Popping Droplets for Drug Delivery

Aaqib Khan – aaqib.khan@iitgn.ac.in

Chemical Engineering Department, Indian Institute of Technology Gandhinagar, Gandhinagar, Gujarat, 382355, India

Sameer V. Dalvi – sameervd@iitgn.ac.in
Chemical Engineering Department,
Indian Institute of Technology Gandhinagar
Gandhinagar, Gujarat 382355

Popular version of 4pBAa3 – Ultrasound Responsive Multi-Layered Emulsions for Drug Delivery
Presented at the 186th ASA Meeting
Read the abstract at https://eppro02.ativ.me/web/page.php?page=session&project=ASASPRING24&id=3675162

–The research described in this Acoustics Lay Language Paper may not have yet been peer reviewed–

What are popping droplets? Imagine you are making popcorn in a pot. Each little popcorn seed consists of a tiny bit of water. When you heat the seeds, the water inside them gets hot and turns into steam. This makes the seed pop and turn into a popcorn. Similarly, think of each popcorn seed as a droplet. The special liquid used to create popping droplets is called perfluoropentane (PFP), which is similar to the water inside the corn seed. PFP can boil at low temperatures and turn into a bubble, which makes it perfect for crafting these special droplets.

Vaporizable/Popping droplets hold great promise in the fields of both diagnosis and therapy. By using sound waves to vaporize PFP present in the droplets, medicine (drugs) can be delivered efficiently to specific areas in the body, such as tumors, while minimizing impacts on healthy tissues. This targeted approach has the potential to improve the safety and effectiveness of therapy, ultimately benefiting patients.

Figure 1. Vaporizable/popping droplets with perfluoropentane (PFP) in the core with successive layers of water and oil

What do we propose? Researchers have been exploring complex structures like double emulsions to load drugs onto droplets (just like filling a backpack with books), especially those that are water-soluble. Building on this, our study introduces multi-layered droplets featuring a vaporizable core (Fig.1). This design enables the incorporation of both water-soluble and insoluble drugs into separate layers within the same droplet. To better visualize this, imagine a club sandwich with layers of bread stacked on top of each other, each layer containing a different filling. Alternatively, picture an onion with multiple stacked layers that can be peeled off one by one. Similarly, multi-layered droplets comprise stacked layers, each capable of holding various substances, such as drugs or therapeutic agents.

To explore the features of the multi-layered droplets further, we carried out two separate studies. First, we estimated the peak negative pressure of the sound wave at which the PFP in the droplets vaporize. This is similar to how water boils at 100°C (212°F) under standard atmospheric pressure, but at low/negative pressure (like under a vacuum), water can boil at low temperatures. Sound waves are known to induce both positive and negative pressure changes. During instances of negative pressure, the pressure drops below the atmospheric pressure, creating a vacuum-like effect. This decrease in pressure can trigger the vaporization of the perfluoropentane (PFP) in the droplets at room temperatures.

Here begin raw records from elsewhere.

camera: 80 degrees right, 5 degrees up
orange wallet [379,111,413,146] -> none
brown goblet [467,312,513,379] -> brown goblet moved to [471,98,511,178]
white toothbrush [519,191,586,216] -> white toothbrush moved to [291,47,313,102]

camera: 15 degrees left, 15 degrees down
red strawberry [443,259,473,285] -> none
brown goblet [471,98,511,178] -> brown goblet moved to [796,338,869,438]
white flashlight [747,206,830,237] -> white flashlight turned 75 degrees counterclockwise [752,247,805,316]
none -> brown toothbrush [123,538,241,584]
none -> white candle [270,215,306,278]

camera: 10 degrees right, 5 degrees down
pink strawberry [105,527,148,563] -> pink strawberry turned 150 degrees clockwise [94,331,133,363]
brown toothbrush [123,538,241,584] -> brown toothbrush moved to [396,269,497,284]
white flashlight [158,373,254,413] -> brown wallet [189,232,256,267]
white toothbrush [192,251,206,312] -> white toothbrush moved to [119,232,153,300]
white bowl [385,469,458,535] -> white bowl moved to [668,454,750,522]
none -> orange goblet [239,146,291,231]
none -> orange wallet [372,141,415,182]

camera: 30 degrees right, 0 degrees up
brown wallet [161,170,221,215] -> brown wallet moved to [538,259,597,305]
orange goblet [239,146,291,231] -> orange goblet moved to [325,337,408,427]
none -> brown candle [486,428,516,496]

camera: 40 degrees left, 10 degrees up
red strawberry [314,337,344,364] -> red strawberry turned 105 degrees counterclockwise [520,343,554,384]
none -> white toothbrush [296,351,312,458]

Secondly, we loaded a water-insoluble drug, curcumin, which is an anti-inflammatory drug, in the oil layer and estimated the amount of drug loading (just like counting number of books in the backpack).

Figure 2. Relationship between Mean Grayscale (mean brightness) and soundwave pressure for droplet vaporization

Figure 2 depicts the relationship between the increase in mean grayscale (just like the increase in bright areas or brightness of a black-and-white picture) and the peak negative pressure of the sound wave. Based on our study, the peak negative pressure at which the PFP in the droplets was found to vaporize was 6.7 MPa. Furthermore, the loading for curcumin was estimated to be 0.87 ± 0.1 milligrams (mg), which indicates a higher drug loading capacity in multi-layered droplets.

These studies are essential because they help us determine two critical things. The first one allows us to figure out the exact sound wave pressure needed to make the droplets pop. This is useful for the controlled release of drugs in targeted areas. The second study tells us how much drug these droplets can hold, which is helpful in designing drug delivery systems.

Together, these studies enhance our understanding of multi-layered droplets and pave the way for a new targeted therapy, where popping droplets serve as vehicles for delivering drugs or therapeutic agents to specific locations upon activation by sound waves.